Every graduation is a jolly occasion and always with a small, simple ceremony. The nurses and radiotherapists gamely join in, their smiles obvious even behind face masks. The graduating patient marches about in her hospital gown along the hallway of the radiotherapy center. The medical staff follow around, their phones playing everybody’s graduation song, the Triumphal March from Aida.
At the end of the march is the patient and their family taking photos with batchmates and fellow patients, the medical staff, too. The patients take turns passing around a pink sash, a pink graduation hat, and plastic flowers, for their graduation photo.
Malls have included Breast Cancer Awareness among their marketing efforts, in partnership with civic organizations. Here, a Zumba group competes with other Davao-based dancers for a pink-themed Zumba contest at the SM City Davao Annex. MindaNews photo by YAS D OCAMPO
Since the 1990s, pink has been the color used worldwide to represent the struggle of women battling breast cancer.
To date, the breast friends from SPMC have found excuses to come back to their waiting area.

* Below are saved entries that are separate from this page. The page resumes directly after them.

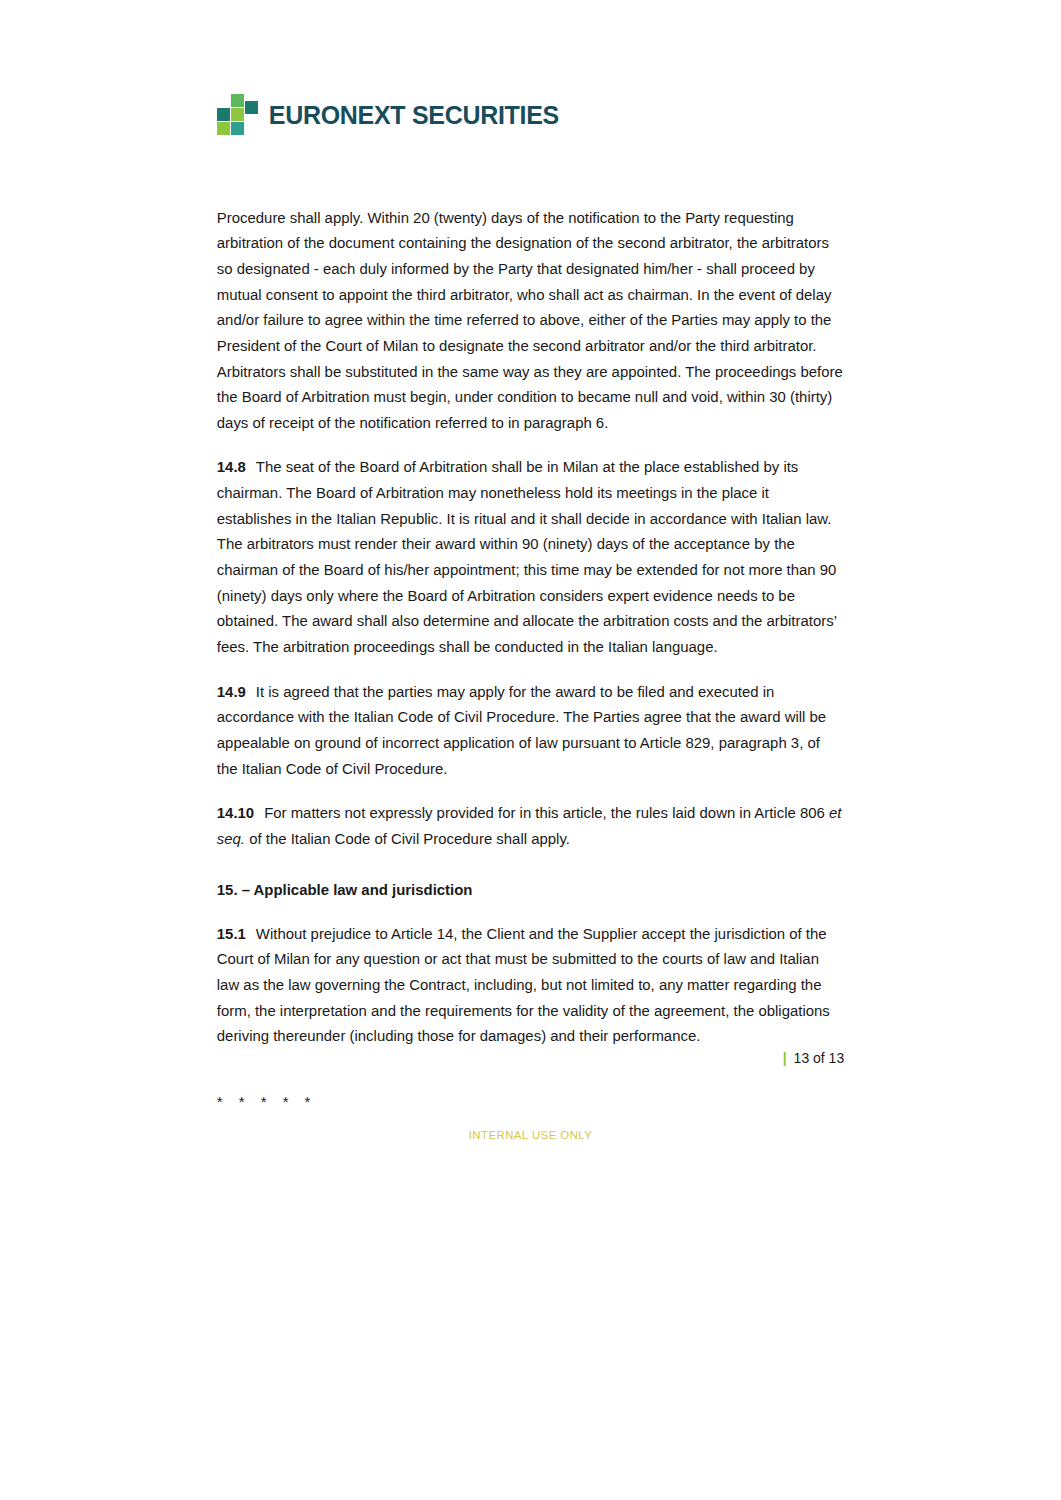EURONEXT SECURITIES
Procedure shall apply. Within 20 (twenty) days of the notification to the Party requesting arbitration of the document containing the designation of the second arbitrator, the arbitrators so designated - each duly informed by the Party that designated him/her - shall proceed by mutual consent to appoint the third arbitrator, who shall act as chairman. In the event of delay and/or failure to agree within the time referred to above, either of the Parties may apply to the President of the Court of Milan to designate the second arbitrator and/or the third arbitrator. Arbitrators shall be substituted in the same way as they are appointed. The proceedings before the Board of Arbitration must begin, under condition to became null and void, within 30 (thirty) days of receipt of the notification referred to in paragraph 6.
14.8 The seat of the Board of Arbitration shall be in Milan at the place established by its chairman. The Board of Arbitration may nonetheless hold its meetings in the place it establishes in the Italian Republic. It is ritual and it shall decide in accordance with Italian law. The arbitrators must render their award within 90 (ninety) days of the acceptance by the chairman of the Board of his/her appointment; this time may be extended for not more than 90 (ninety) days only where the Board of Arbitration considers expert evidence needs to be obtained. The award shall also determine and allocate the arbitration costs and the arbitrators’ fees. The arbitration proceedings shall be conducted in the Italian language.
14.9 It is agreed that the parties may apply for the award to be filed and executed in accordance with the Italian Code of Civil Procedure. The Parties agree that the award will be appealable on ground of incorrect application of law pursuant to Article 829, paragraph 3, of the Italian Code of Civil Procedure.
14.10 For matters not expressly provided for in this article, the rules laid down in Article 806 et seq. of the Italian Code of Civil Procedure shall apply.
15. – Applicable law and jurisdiction
15.1 Without prejudice to Article 14, the Client and the Supplier accept the jurisdiction of the Court of Milan for any question or act that must be submitted to the courts of law and Italian law as the law governing the Contract, including, but not limited to, any matter regarding the form, the interpretation and the requirements for the validity of the agreement, the obligations deriving thereunder (including those for damages) and their performance.
* * * * *
| 13 of 13
INTERNAL USE ONLY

I have caught my mother several times, dressed up, ready to attend another classmate’s graduation day. The camaraderie has given her something to look forward to.
For most of these patients, it all boils down to having a support system of peers going through the same thing together.
Hanie agrees. “I’m the first in my family to have this condition,” she said. “If you talk to them about what I’m going through, they won’t understand.”
During her first chemotherapy sessions, Hanie’s family cried when they saw her suffer the side effects of nausea and overall weakness. Even with this sympathy, Hanie said she still longed for the company of patients going through the same ordeal.
The support of her family and breast friends, Hanie says, has made life more worth living.
“Sa tagal ko sa SPMC, naramdaman ko na hindi na ako nag-iisa (Having spent so much time at the SPMC, I feel I am no longer alone).” (Yas D. Ocampo / MindaNews)
This story is published with the support of the Philippine Press Institute, Philippine Cancer Society, ICanServe Foundation and Novartis in collaboration with the Swiss Chamber of Commerce of the Philippines and the Pharmaceutical & Healthcare Association of the Philippines.